## PROBLEM STATEMENT
Set down the rows verbatim, beginning with the line that contains "3 Сезон • эпизод" and continuing through the last row.
::: DATASET RECORDS :::
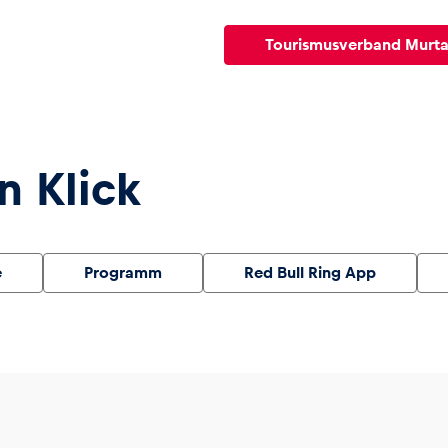
Tourismusverband Murta
n Klick
e
Programm
Red Bull Ring App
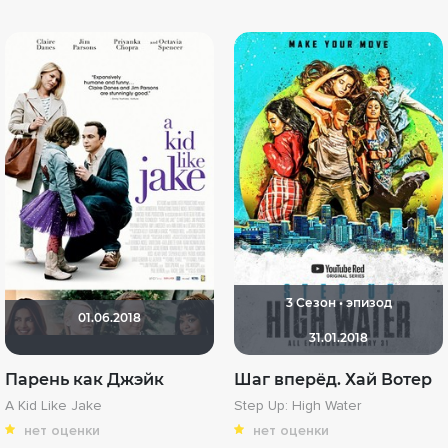
3 Сезон • эпизод
01.06.2018
31.01.2018
Парень как Джэйк
Шаг вперёд. Хай Вотер
A Kid Like Jake
Step Up: High Water
нет оценки
нет оценки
:::
## EXERCISE OUTPUT
3 Сезон • эпизод
01.06.2018
31.01.2018
Парень как Джэйк
Шаг вперёд. Хай Вотер
A Kid Like Jake
Step Up: High Water
нет оценки
нет оценки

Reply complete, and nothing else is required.